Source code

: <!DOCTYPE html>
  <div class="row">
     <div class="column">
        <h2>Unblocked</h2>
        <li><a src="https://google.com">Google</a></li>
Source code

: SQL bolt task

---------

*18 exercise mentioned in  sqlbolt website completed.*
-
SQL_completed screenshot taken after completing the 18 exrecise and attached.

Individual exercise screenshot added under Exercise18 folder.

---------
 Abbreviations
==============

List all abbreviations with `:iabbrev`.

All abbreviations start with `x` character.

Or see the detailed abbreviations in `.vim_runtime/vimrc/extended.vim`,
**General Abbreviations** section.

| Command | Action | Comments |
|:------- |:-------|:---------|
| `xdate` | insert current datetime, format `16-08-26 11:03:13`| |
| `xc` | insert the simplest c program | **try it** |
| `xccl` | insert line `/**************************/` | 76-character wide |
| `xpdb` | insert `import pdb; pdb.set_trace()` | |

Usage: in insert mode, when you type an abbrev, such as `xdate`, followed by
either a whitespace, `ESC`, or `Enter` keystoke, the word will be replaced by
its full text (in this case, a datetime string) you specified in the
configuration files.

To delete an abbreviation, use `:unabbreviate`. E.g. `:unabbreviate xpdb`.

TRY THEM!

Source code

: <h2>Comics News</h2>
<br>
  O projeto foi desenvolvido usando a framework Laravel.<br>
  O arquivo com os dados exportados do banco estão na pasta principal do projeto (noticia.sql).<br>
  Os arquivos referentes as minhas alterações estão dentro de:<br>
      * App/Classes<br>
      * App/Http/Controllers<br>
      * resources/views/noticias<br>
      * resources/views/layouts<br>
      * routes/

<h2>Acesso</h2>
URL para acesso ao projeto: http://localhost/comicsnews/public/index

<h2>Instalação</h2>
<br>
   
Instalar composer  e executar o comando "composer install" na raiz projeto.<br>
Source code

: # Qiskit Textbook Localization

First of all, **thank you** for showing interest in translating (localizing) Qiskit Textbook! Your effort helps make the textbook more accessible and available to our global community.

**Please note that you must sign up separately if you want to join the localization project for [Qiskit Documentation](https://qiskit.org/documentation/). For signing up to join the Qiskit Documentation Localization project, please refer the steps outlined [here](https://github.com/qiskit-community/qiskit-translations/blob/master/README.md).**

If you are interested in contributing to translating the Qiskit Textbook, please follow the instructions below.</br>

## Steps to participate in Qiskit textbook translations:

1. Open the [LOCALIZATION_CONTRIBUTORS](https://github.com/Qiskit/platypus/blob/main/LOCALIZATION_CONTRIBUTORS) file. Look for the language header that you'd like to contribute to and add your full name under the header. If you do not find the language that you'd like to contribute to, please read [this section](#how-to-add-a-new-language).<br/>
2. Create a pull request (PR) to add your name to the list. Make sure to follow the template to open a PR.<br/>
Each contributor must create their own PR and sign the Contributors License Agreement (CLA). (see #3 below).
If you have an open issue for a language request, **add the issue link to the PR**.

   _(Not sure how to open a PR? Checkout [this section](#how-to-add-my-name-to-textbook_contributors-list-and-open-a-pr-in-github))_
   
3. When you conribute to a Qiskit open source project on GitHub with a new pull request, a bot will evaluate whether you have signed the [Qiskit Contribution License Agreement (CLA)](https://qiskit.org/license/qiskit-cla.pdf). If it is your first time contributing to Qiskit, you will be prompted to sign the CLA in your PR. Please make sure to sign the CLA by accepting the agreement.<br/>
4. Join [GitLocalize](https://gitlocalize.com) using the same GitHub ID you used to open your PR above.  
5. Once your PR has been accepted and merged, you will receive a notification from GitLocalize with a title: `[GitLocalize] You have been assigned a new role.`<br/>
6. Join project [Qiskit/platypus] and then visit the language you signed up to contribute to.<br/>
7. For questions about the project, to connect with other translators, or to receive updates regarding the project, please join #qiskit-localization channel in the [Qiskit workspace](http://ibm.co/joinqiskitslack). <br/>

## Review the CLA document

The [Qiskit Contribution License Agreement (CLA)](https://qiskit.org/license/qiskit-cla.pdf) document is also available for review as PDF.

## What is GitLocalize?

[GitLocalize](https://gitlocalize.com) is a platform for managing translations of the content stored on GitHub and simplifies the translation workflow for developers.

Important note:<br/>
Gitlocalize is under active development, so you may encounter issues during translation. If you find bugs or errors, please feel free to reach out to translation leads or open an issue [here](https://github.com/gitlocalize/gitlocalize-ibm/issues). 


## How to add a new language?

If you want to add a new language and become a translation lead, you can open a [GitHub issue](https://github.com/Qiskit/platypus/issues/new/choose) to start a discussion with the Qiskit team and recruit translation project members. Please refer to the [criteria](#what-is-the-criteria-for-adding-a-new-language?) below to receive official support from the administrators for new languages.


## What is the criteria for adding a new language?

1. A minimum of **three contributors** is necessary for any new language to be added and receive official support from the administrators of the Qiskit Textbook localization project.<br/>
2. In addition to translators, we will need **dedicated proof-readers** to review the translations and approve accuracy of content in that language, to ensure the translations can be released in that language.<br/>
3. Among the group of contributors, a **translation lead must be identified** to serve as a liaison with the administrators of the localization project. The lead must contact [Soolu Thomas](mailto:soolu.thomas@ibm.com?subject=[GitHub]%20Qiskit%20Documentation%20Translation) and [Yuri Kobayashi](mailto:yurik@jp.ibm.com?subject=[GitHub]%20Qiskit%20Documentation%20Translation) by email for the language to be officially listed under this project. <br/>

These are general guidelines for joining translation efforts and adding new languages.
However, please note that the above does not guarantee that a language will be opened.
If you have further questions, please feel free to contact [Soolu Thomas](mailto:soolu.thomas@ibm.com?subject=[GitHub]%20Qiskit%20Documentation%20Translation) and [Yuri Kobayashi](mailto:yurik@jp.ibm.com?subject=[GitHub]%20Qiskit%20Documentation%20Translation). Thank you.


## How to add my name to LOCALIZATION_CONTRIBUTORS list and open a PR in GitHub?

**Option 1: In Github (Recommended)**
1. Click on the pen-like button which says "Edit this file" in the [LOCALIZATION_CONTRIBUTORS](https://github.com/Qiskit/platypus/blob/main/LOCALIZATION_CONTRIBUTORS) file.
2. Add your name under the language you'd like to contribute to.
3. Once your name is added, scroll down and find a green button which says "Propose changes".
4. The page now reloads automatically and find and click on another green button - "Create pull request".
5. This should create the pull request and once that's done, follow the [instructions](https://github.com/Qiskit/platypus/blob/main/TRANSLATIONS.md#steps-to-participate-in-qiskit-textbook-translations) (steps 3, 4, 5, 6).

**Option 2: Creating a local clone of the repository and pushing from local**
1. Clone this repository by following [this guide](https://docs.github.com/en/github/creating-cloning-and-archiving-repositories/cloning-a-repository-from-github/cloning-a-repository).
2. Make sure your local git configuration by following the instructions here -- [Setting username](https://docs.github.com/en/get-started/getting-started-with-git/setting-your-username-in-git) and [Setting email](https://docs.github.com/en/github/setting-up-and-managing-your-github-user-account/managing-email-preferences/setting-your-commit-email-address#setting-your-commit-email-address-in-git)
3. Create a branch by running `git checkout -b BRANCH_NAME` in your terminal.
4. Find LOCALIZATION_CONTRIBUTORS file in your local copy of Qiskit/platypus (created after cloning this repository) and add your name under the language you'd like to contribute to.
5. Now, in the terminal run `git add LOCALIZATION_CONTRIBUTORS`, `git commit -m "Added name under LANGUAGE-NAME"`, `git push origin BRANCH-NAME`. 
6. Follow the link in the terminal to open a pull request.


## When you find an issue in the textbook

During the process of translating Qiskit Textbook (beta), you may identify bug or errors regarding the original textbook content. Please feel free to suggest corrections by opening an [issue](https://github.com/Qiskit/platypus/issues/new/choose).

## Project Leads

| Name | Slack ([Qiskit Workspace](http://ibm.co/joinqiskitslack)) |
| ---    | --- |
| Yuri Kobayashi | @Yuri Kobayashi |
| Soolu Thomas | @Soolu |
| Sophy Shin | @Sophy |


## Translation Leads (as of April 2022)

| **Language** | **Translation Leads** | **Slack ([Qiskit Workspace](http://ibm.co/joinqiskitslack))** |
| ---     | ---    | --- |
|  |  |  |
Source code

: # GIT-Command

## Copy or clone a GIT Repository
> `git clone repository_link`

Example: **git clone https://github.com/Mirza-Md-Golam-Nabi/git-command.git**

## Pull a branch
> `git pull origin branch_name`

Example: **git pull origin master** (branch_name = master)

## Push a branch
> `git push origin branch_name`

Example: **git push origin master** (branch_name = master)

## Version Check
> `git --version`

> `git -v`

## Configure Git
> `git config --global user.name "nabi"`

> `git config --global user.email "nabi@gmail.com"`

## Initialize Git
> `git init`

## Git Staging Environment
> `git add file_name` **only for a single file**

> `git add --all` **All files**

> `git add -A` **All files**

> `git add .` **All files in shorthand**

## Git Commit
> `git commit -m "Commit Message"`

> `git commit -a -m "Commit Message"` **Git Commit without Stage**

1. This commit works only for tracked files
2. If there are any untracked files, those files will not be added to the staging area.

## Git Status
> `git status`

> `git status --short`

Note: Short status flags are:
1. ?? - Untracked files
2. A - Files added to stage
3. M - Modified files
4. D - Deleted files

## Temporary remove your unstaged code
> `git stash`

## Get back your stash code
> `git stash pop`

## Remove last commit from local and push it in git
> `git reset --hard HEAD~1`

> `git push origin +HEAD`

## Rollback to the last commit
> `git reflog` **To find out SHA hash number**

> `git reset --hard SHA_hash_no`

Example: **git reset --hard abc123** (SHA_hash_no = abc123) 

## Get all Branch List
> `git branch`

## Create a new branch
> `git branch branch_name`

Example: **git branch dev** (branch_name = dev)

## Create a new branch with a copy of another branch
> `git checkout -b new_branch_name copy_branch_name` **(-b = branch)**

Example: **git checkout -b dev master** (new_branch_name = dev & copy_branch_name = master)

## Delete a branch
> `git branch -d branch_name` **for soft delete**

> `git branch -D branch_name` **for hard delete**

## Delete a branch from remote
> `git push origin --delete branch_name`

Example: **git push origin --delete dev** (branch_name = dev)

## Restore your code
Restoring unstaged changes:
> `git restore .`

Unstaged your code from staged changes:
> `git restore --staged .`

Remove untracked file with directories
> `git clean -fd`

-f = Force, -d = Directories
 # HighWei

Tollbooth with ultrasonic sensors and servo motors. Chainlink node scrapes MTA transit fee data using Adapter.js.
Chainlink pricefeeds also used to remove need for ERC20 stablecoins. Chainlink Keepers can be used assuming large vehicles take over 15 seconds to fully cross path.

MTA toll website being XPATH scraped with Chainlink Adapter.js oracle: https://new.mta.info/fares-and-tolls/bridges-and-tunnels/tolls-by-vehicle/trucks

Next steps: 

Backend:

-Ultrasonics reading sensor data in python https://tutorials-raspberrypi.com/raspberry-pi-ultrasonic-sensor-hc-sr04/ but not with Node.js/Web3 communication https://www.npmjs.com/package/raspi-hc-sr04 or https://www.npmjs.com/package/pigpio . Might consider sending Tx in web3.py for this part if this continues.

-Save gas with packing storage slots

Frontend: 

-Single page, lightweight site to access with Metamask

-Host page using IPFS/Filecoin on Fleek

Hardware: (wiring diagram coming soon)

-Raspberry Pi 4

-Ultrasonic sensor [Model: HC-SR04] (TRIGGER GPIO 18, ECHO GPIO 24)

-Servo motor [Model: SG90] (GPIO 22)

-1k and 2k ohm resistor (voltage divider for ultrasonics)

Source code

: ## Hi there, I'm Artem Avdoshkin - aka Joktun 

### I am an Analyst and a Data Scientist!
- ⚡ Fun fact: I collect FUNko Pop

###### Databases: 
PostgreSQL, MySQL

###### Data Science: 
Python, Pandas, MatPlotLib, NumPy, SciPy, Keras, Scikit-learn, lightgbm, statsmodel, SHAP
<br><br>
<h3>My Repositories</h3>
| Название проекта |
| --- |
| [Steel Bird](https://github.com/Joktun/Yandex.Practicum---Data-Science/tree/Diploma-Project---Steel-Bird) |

-.-.-

**BRIEF:**
When copying the data above, please keep exactly the lines from its first line through the line with "program | **try it** |", both ends included, and drop the rest.

**REPLY:**
Source code

: <!DOCTYPE html>
  <div class="row">
     <div class="column">
        <h2>Unblocked</h2>
        <li><a src="https://google.com">Google</a></li>
Source code

: SQL bolt task

---------

*18 exercise mentioned in  sqlbolt website completed.*
-
SQL_completed screenshot taken after completing the 18 exrecise and attached.

Individual exercise screenshot added under Exercise18 folder.

---------
 Abbreviations
==============

List all abbreviations with `:iabbrev`.

All abbreviations start with `x` character.

Or see the detailed abbreviations in `.vim_runtime/vimrc/extended.vim`,
**General Abbreviations** section.

| Command | Action | Comments |
|:------- |:-------|:---------|
| `xdate` | insert current datetime, format `16-08-26 11:03:13`| |
| `xc` | insert the simplest c program | **try it** |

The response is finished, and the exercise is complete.